Les défenseurs du patrimoine se battent depuis 30 ans pour la protéger. À deux reprises, elle a échappé de justesse au pic des démolisseurs. Cette fois-ci, à moins d'une mobilisation citoyenne, la maison Redpath pourrait ne pas avoir la même chance.

Hier soir, les conseillers de l'arrondissement de Ville-Marie ont adopté à la majorité une résolution qui autorise la démolition de la maison construite en 1886 par la riche famille écossaise Redpath, tout près de l'actuel Musée des beaux-arts.

L'arrondissement a donné par la même occasion le feu vert à la construction d'une tour de copropriétés de 25 mètres, de 7 étages et de 17 logements. La résolution contient donc une série de dérogations au règlement d'urbanisme, qui empêche normalement toute construction qui dépasse 16 mètres et 3 étages.

Le projet des propriétaires Amos et Michael Sochaczevski prévoit la démolition quasi complète des vestiges de la maison Redpath, même si le Conseil du patrimoine de Montréal a publié, le 27 septembre dernier, un avis défavorable à la destruction d'un des derniers exemples des maisons cossues du Golden Square Mile.

Les conseillers d'Union Montréal, qui forment la majorité dans Ville-Marie, ont expliqué qu'ils avaient appuyé la résolution dans l'espoir que les citoyens se mobilisent et demandent la tenue d'un référendum. Selon eux, les promoteurs refusent de modifier leur projet, de réduire le nombre d'étages et d'intégrer une partie des vestiges.

«On doit établir un rapport de force avec le promoteur, a noté le maire de Montréal et de l'arrondissement, Gérald Tremblay. Toutes les démarches administratives ont été faites. Le promoteur ne bouge pas.»

Cet argument n'a pas convaincu les deux conseillers de l'opposition que compte l'arrondissement. François Robillard, de Vision Montréal, et Pierre Mainville, de Projet Montréal, ont tous deux voté contre la résolution.

«Le raisonnement de l'administration Tremblay, c'est qu'il y aura ouverture d'un registre, puis référendum, a expliqué François Robillard.

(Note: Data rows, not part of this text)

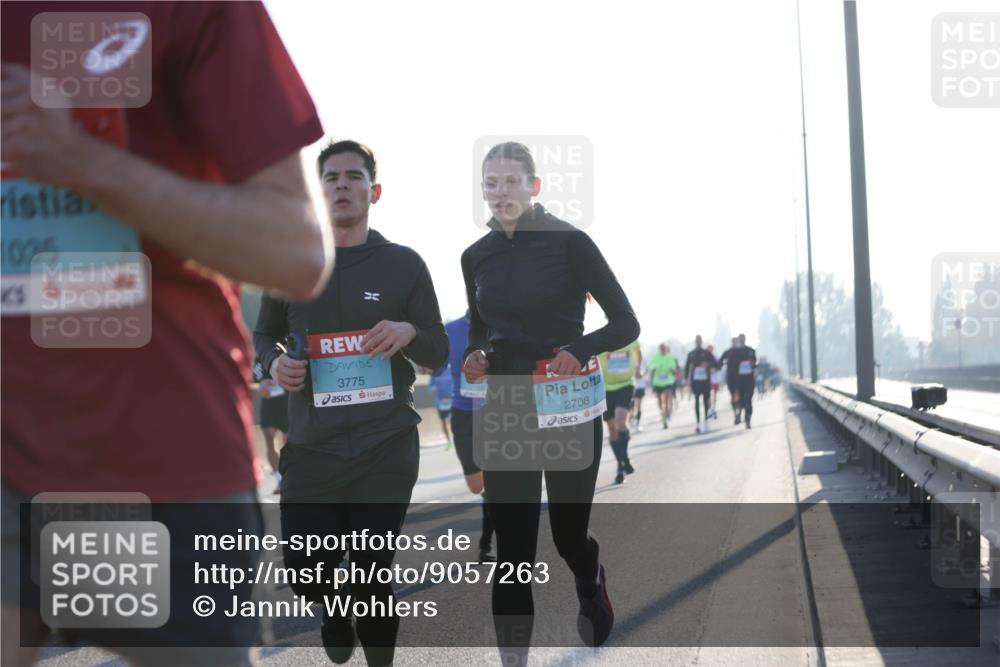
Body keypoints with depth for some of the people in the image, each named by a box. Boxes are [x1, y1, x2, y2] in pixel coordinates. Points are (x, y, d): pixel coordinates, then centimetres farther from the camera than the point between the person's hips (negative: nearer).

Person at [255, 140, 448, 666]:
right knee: (306, 571, 1)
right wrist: (273, 363, -4)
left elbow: (439, 355, 6)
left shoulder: (404, 264, 2)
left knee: (373, 578, 2)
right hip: (311, 450, 1)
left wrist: (410, 333, -16)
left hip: (387, 451, -1)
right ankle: (336, 611, 38)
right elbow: (263, 336, 19)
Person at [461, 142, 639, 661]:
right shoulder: (476, 256, 5)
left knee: (568, 532, 10)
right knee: (512, 541, -3)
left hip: (570, 408, -3)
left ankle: (593, 585, 46)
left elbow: (625, 323, -8)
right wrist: (474, 357, -3)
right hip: (505, 410, 3)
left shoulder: (569, 243, -9)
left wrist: (580, 351, -25)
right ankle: (513, 656, 3)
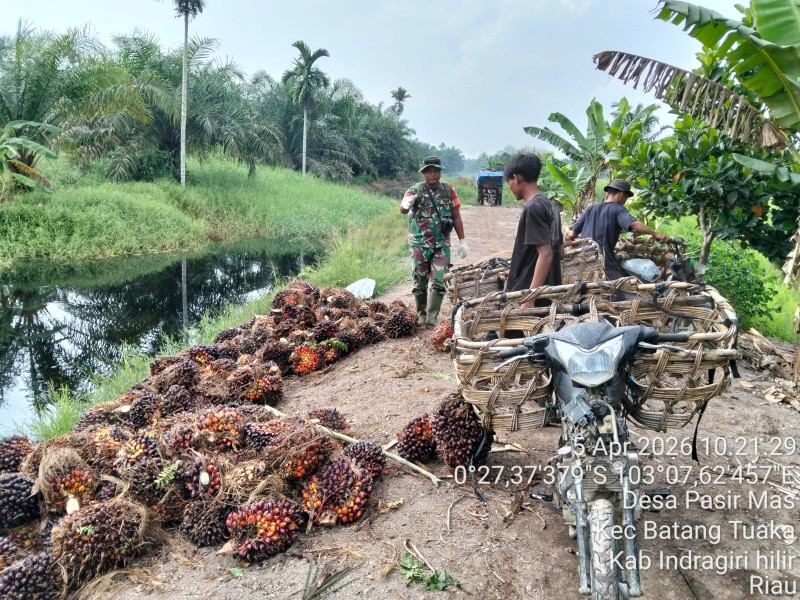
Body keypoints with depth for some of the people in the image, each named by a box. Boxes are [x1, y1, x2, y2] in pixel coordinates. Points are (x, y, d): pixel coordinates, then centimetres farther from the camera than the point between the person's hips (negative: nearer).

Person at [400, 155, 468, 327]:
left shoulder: (448, 190, 2)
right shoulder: (414, 190, -7)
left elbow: (456, 216, 7)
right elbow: (402, 209, -27)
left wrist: (462, 241, 3)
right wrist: (406, 205, -52)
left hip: (442, 244, 2)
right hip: (420, 244, -1)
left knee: (439, 281, -3)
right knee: (420, 282, 8)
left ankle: (432, 317, 6)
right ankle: (421, 314, 25)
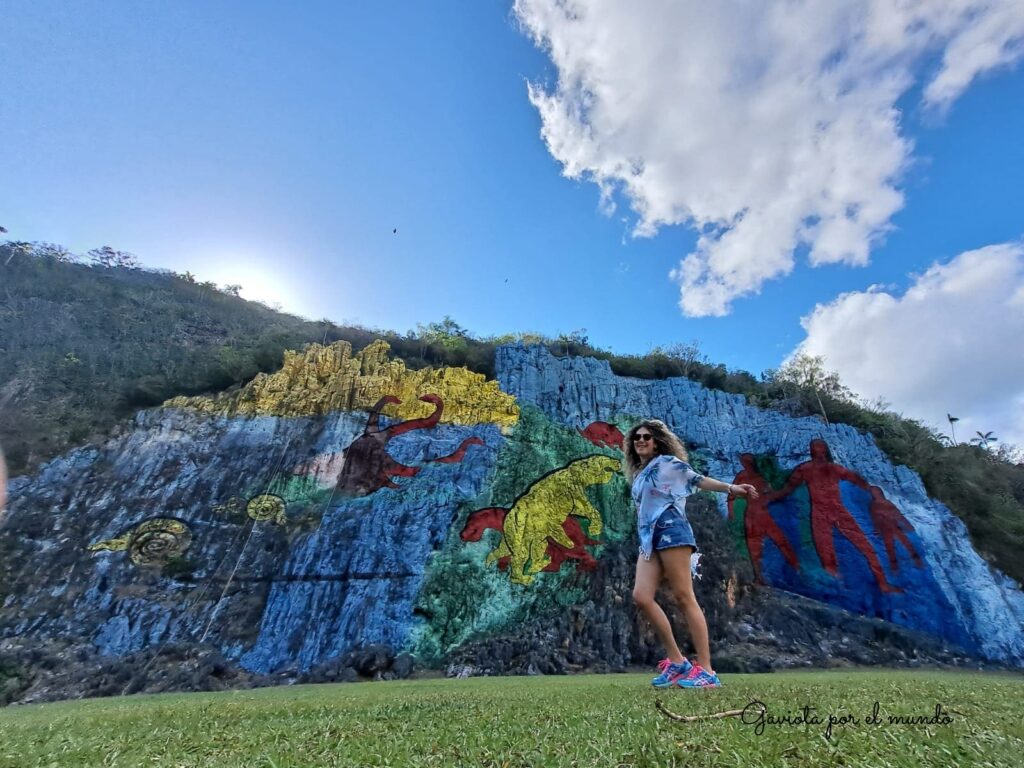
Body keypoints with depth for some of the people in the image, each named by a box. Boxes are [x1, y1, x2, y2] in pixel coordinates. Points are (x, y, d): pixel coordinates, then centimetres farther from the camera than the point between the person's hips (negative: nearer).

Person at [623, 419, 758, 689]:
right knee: (641, 596, -7)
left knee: (684, 597, -9)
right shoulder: (638, 475, 25)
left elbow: (698, 479, -3)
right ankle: (677, 661, 4)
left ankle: (706, 670, -3)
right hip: (649, 537, 7)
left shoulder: (667, 462, 6)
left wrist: (730, 488, -16)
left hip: (670, 530, -7)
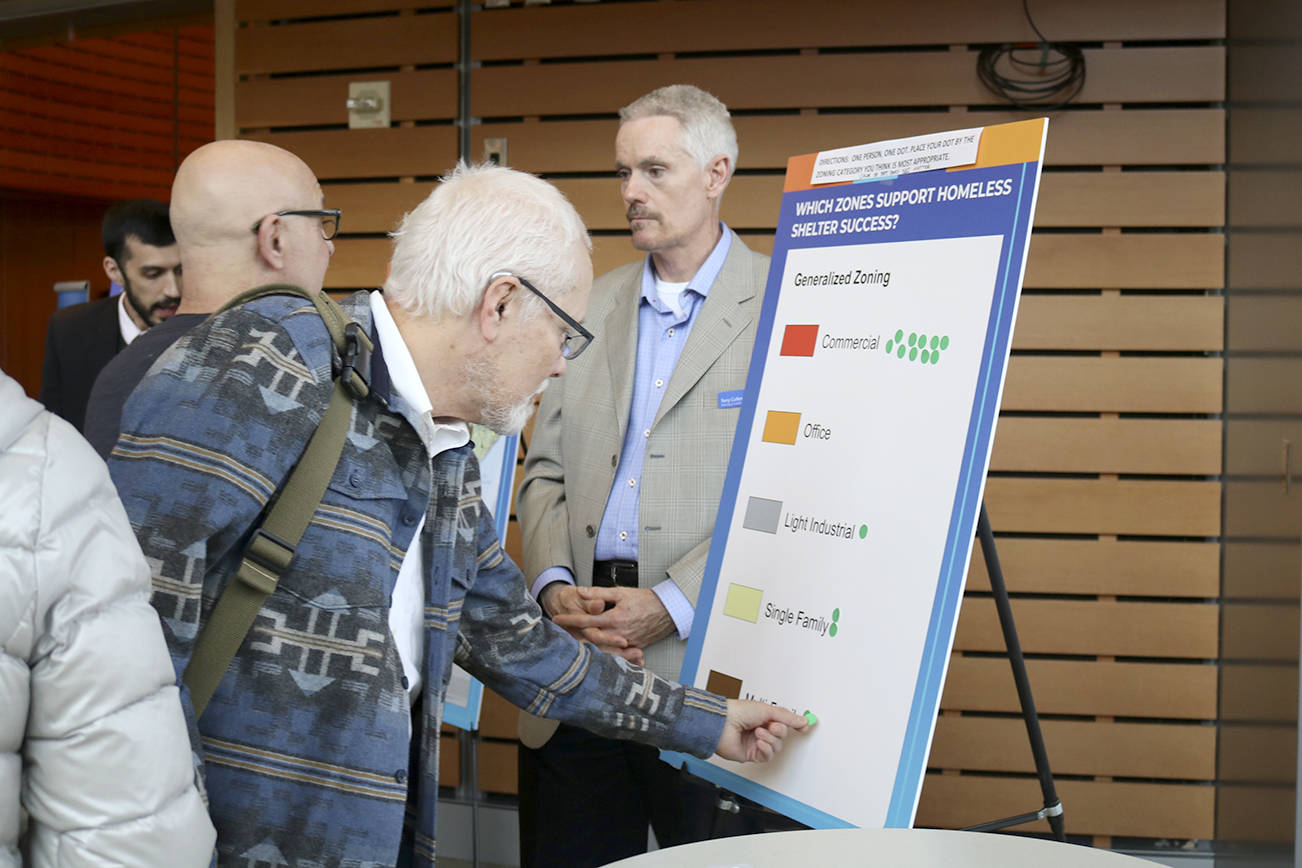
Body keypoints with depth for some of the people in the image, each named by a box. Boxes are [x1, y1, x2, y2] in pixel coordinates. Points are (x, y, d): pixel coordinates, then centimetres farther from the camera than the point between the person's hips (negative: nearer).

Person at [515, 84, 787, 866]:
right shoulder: (591, 304, 15)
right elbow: (547, 468, 15)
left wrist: (672, 603, -16)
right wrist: (554, 583, -2)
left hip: (705, 649, -4)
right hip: (576, 655, 5)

Mais c'est à l'arrondissement de décider que ce projet ne passe pas. On appelle ça mettre ses culottes!»

«C'est pas facile de ramasser 200 quelques noms en peu de temps pour obtenir un référendum, a lancé Pierre Mainville, avant de voter contre la résolution. Ce n'est vraiment pas évident pour les citoyens.»

La décision de Ville-Marie de donner le feu vert à la destruction de la maison Redpath a été très mal reçue à Héritage Montréal. Grâce à une injonction, l'organisme avait réussi à sauver le bâtiment patrimonial in extremis en 1986. Il n'avait toutefois pu empêcher les deux tiers du manoir d'être détruits. Plus tard, en 2001, le groupe s'était opposé avec succès à l'administration du maire Pierre Bourque, qui avait donné le feu vert à la démolition.

«C'est malhonnête. La tactique, c'est toujours de renvoyer sur le citoyen le fardeau de la preuve, a dénoncé Dinu Bumbaru, d'Héritage Montréal. Les élus sont censés être les gardiens des règles en matière d'urbanisme. Finalement, ça donne l'impression qu'ils s'en lavent complètement les mains.»